▶ **CHECK YOUR UNDERSTANDING**
A. Return the passage on outsourcing word for word, starting with "And trying to" and going on through "and the aging.".
B. Answer these questions using the passage on outsourcing:
(i) At which university is Jagdish Bhagwati a professor of economics?
(ii) What percentage of companies chose India as an outsourcing destination this year?
(iii) Who is named as the author of this month's Foreword?
C. Decide whether each statement agrees with the passage on outsourcing. Answer yes or no, and quote the words that decide it.
(i) Outsourcing remained a hot-button political issue after the 2004 presidential election.
(ii) Bhagwati regards outsourcing as an extension of foreign trade in services.
(iii) Outsourcing activity fell this year.

___ TEXT SECTION ___

While the reaction in India to his statements was predictably positive, the reaction here in the U.S. was decidedly mixed, judging from press reports. Outsourcing as a hot-button political issue pretty much died with the end of the 2004 presidential election, yet feelings still run high about fears of further job loss (especially as India's knowledge-based skills continue to move up the value chain), the continued trade imbalance between the U.S. and India, and now the nuclear technology pact signed during Bush's visit.

Are fears of outsourcing, and the accompanying lost jobs, overblown? The subject of this month's Expert Voices interview, Jagdish Bhagwati, a professor of economics at Columbia University and a fellow at the Council of Foreign Relations, believes they are. For him, outsourcing is an extension of foreign trade, but in services, rather than in goods such as semiconductors and sweaters.

And trying to stem the tide of trade in services is nothing but protectionism, which, in his view, is a fast train to dire loss of competitiveness. A vibrant economy will have no trouble minting new skilled jobs, says Bhagwati; his concern is finding ways to make sure the effects of globalization do not fall unfairly on the less skilled and the aging.

This month's research survey on outsourcing points up a number of trends that bear on this issue—for better or worse. First, the percentage of companies choosing India as an outsourcing destination has declined significantly, from 89 percent last year to 75 percent this year. Meanwhile, other destinations, including China, Canada, the Philippines and Singapore, continue to grow in popularity. Clearly, as outsourcing activity increases, U.S. corporations are finding that an increasing variety of countries are suiting their needs. Second, outsourcing activity continues to increase, despite growing dissatisfaction with outsourcing vendors and the disruptive effect it's having on domestic IT staffs. Obviously, the perceived virtues of outsourcing continue to outweigh the negatives.

The growth of IT outsourcing couldn't have happened without the vast networks created by the Information Age. As Carlota Perez notes in this month's Foreword, we are at the mid-point of that age, poised between what she calls installation and deployment. Just imagine what globalization will look like in another 20 years.

___ INFORMATION SUPPLIED ___

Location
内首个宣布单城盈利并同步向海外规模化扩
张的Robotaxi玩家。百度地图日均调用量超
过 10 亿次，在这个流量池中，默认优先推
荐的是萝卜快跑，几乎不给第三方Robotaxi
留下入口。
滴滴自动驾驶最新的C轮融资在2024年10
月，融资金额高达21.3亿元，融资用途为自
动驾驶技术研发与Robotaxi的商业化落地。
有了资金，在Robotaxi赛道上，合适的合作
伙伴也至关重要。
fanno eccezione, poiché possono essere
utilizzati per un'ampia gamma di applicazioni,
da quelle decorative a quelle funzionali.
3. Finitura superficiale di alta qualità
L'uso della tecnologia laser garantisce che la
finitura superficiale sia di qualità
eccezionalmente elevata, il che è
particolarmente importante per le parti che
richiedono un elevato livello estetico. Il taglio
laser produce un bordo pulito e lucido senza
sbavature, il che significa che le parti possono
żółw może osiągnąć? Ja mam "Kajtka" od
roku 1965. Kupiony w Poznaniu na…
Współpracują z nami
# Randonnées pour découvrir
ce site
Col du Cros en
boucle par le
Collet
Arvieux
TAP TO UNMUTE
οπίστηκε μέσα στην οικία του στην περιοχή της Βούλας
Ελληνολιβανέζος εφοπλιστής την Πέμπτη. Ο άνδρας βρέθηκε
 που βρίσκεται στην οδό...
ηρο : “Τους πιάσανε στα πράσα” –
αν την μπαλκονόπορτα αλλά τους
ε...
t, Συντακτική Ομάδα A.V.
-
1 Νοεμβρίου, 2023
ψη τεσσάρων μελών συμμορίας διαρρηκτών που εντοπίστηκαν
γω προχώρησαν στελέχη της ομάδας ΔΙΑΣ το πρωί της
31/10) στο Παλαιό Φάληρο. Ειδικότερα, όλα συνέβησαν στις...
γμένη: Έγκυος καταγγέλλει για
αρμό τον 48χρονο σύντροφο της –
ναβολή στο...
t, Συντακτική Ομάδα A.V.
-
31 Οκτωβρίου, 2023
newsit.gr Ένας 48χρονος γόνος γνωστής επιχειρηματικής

___

▶ **SOLUTIONS TO EACH TASK**
A.
And trying to stem the tide of trade in services is nothing but protectionism, which, in his view, is a fast train to dire loss of competitiveness. A vibrant economy will have no trouble minting new skilled jobs, says Bhagwati; his concern is finding ways to make sure the effects of globalization do not fall unfairly on the less skilled and the aging.

B.
(i) Columbia University
(ii) 75 percent
(iii) Carlota Perez

C.
(i) No: "Outsourcing as a hot-button political issue pretty much died with the end of the 2004 presidential election"
(ii) Yes: "For him, outsourcing is an extension of foreign trade, but in services, rather than in goods such as semiconductors and sweaters."
(iii) No: "Second, outsourcing activity continues to increase, despite growing dissatisfaction with outsourcing vendors and the disruptive effect it's having on domestic IT staffs."